I confess I'm as perplexed as Dionne; or, to put it more positively, perhaps I'm simply more confident in Obama's reelection than a presidential campaign is permitted to be. Dionne's puzzlement is shaped in an exhortation--only a thematically nationalized, presidential-congressional campaign can potentially compel a productive second term--which I thought I heard the president embrace months ago. Since then, however, the president's and congressional Democrats' campaigns have returned to their respective corners, the two seemingly not really at odds, but alarmingly indifferent to each other.

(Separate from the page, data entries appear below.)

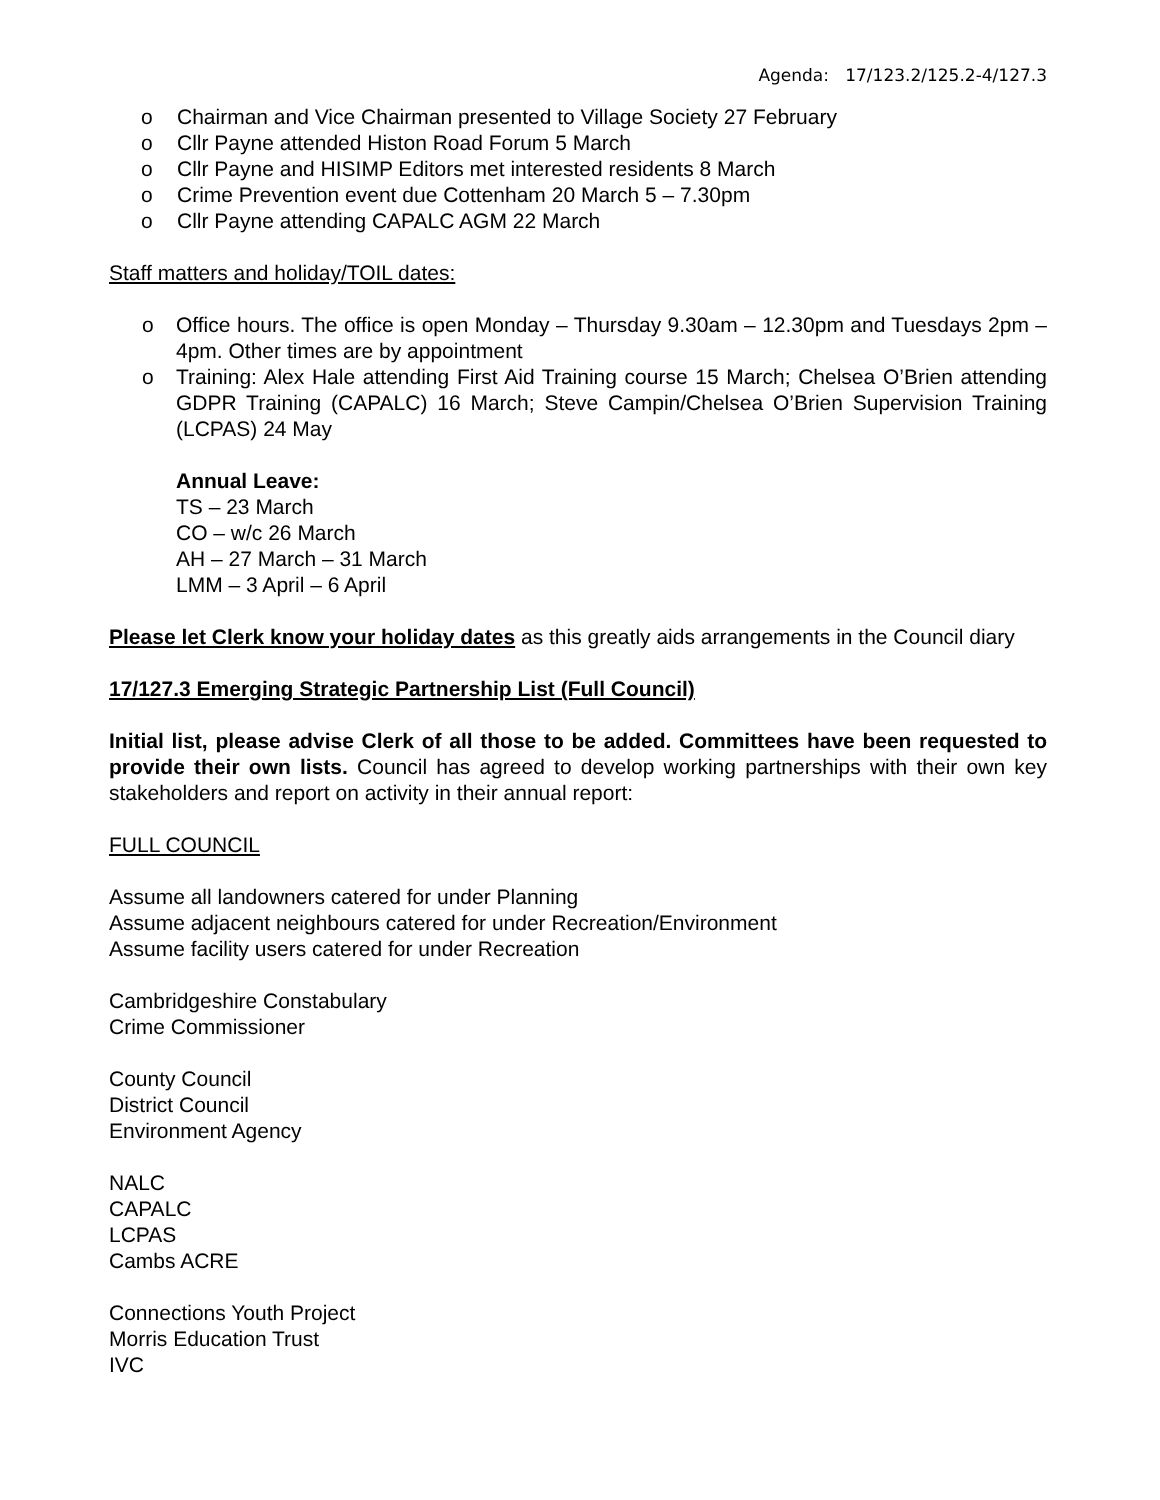Agenda: 17/123.2/125.2-4/127.3
o Chairman and Vice Chairman presented to Village Society 27 February
o Cllr Payne attended Histon Road Forum 5 March
o Cllr Payne and HISIMP Editors met interested residents 8 March
o Crime Prevention event due Cottenham 20 March 5 – 7.30pm
o Cllr Payne attending CAPALC AGM 22 March
Staff matters and holiday/TOIL dates:
o Office hours. The office is open Monday – Thursday 9.30am – 12.30pm and Tuesdays 2pm – 4pm. Other times are by appointment
o Training: Alex Hale attending First Aid Training course 15 March; Chelsea O’Brien attending GDPR Training (CAPALC) 16 March; Steve Campin/Chelsea O’Brien Supervision Training (LCPAS) 24 May
Annual Leave:
TS – 23 March
CO – w/c 26 March
AH – 27 March – 31 March
LMM – 3 April – 6 April
Please let Clerk know your holiday dates as this greatly aids arrangements in the Council diary
17/127.3 Emerging Strategic Partnership List (Full Council)
Initial list, please advise Clerk of all those to be added. Committees have been requested to provide their own lists. Council has agreed to develop working partnerships with their own key stakeholders and report on activity in their annual report:
FULL COUNCIL
Assume all landowners catered for under Planning
Assume adjacent neighbours catered for under Recreation/Environment
Assume facility users catered for under Recreation
Cambridgeshire Constabulary
Crime Commissioner
County Council
District Council
Environment Agency
NALC
CAPALC
LCPAS
Cambs ACRE
Connections Youth Project
Morris Education Trust
IVC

As for my perplexity-contributing confidence, it could be that Team Obama felt it needed to dramatically, absolutely unbeatably run up the score against Romney before attempting an alignment with profoundly misguided "all politics is local" Democratic pols. Never has such a perniciously untrue political axiom so grabbed a party by its short ones. Republicans, it scarcely requires adding, shrewdly clipped themselves free of it in '94. The Dems too habitually sing the same old tune. I can just hear the protests against message coordination: But the new community bike path is a really hot issue; not Medicare!
It could also be that Obama has already begged congressional Dems to coordinate and cooperate, and he's been rebuffed. I don't know. Nonetheless Dionne's point remains a valid one: Absent the "decisive defeat of those who have been obstructing him," Obama is probably in for at least another head-banging two years. Because immediate prospects for GOP sanity don't look promising.